Vinciane Pirenne-Delforge

The validity of some concepts and interpretative categories for the study of ancient societies, such as those of ‘‘myth,’’ ‘‘rite,’’ and ‘‘religion,’’ has recently been called into question. ‘‘Sexuality,’’ which is defined as the set practices and imagery associated with sex, belongs amongst such concepts. The term had no exact correlate in the vocabulary of the communities studied, and its application to them is accordingly anachronistic (Davidson 1998; Halperin, Winkler, and Zeitlin 1990; Winkler 1990a). A good part of the discussion of such questions consists of echoes of and reactions, positive and negative, to Michel Foucault’s three-volume History of Sexuality (Foucault 1976-84). Without entering into this particular debate, which remains outside our purview here, two remarks may serve to introduce this chapter.

First, one means of avoiding the danger of over-interpretation and anachronism is to privilege the semantic field of the Greek term ta aphrodisia. Secondly, this phrase, ta aphrodisia, in its very form evokes the figure of Aphrodite. The recognition of this in itself justifies us in investigating the relationship that obtained between sexuality and religious imagery in a Greek context. The goddess is the only one amongst the Olympians whose name generates the common noun that designates her sphere of intervention and prerogatives. The generation of polytheistic deities more naturally flows in the opposite direction, from the manifestation of a specific power to its divine personification (Rudhardt 1999; Stafford 2000). Eros is a very good example: experiencing the powerful effects of‘‘love’’ and sex-drive, the Greeks deployed the word eras to designate the divine power whose presence and action these feelings seemed to indicate. It is our typographical conventions that lead us to capitalize the name’s initial letter. This chapter is therefore devoted to a review of the different facets of Aphrodite and Eros, and the different contexts in which their powers were manifested. Accordingly, it is not a question of investigating the sexual practices of the Greeks, but rather of exploring the religious imagery and practices to which the sphere of sexuality ( ta aphrodisia) gave rise in their communities.

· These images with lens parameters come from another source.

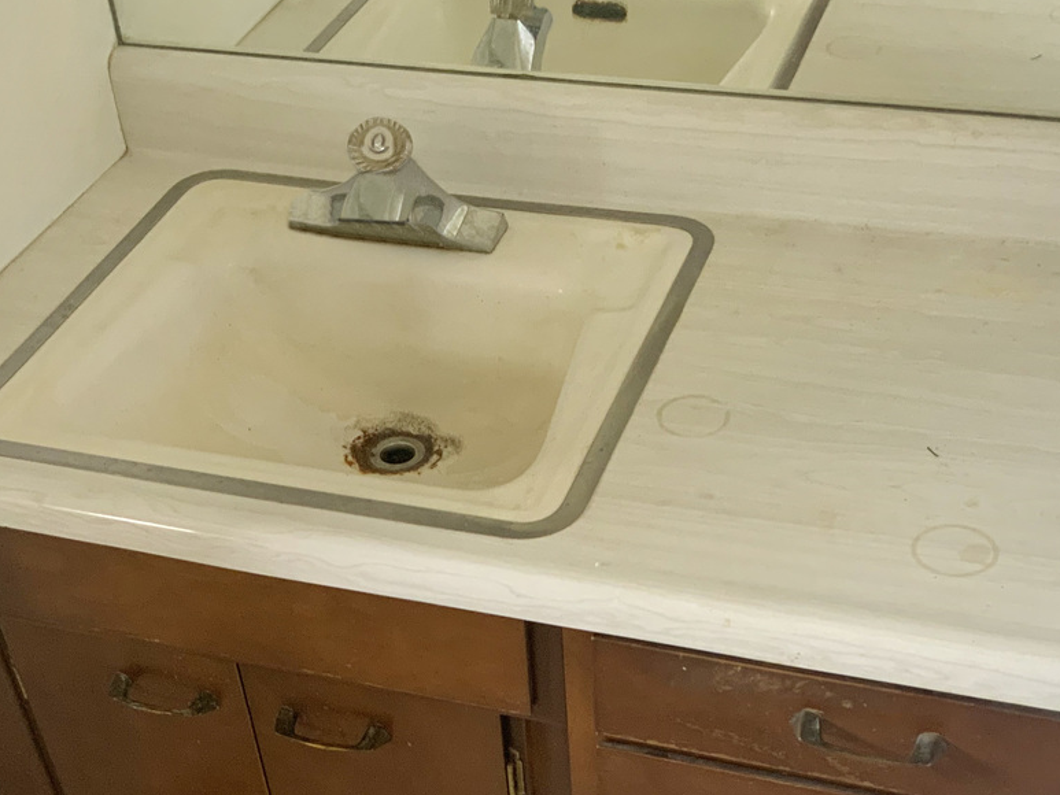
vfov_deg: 26.1
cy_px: 732
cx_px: 518
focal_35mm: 54
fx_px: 1654
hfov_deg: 35.5
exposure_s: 1/60
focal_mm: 3
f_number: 1.8
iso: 125
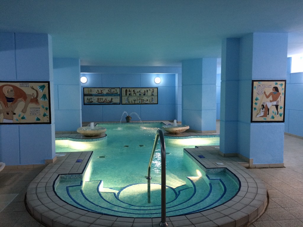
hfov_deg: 61.7
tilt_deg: -2.4
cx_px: 152
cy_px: 114
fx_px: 254
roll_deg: +0.4
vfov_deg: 48.2
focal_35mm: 29
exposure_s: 1/33
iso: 160
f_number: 2.2
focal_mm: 4.15
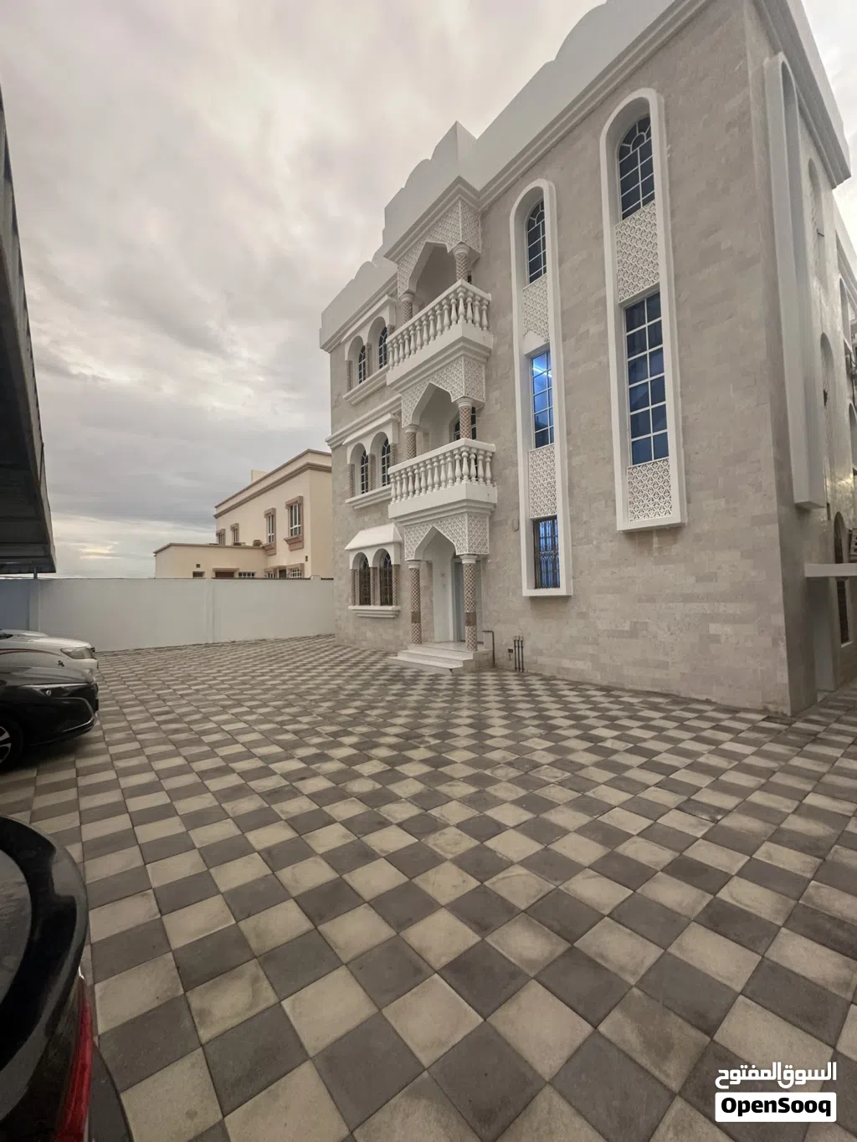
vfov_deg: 102.1
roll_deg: +1.9
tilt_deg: +3.5
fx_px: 462
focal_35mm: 14
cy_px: 571
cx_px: 428
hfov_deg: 85.7
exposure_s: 1/100
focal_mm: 2.22
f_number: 2.2
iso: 250
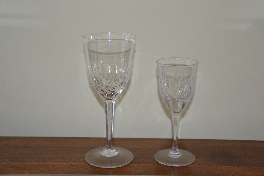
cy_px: 88
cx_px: 132
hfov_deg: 33.4
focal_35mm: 60
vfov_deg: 22.6
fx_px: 440
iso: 500
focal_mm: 40
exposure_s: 1/60
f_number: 4.5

First of all, the language of myth will allow us to define some imagery in Greek thought about sexuality. Then, with a look at Aphrodite’s cults, we will compare this imagery with ritual practice and with the expectations of her worshipers. At the same time this analysis will tackle the problem of a deity’s mode of action and field of action in a polytheistic context (cf. Detienne 1997). Finally, we will pose the question as to whether ‘‘sacred prostitution’’ existed in Greece, and at the same time confront the supposedly ‘‘oriental’’ dimension of the figure of Aphrodite.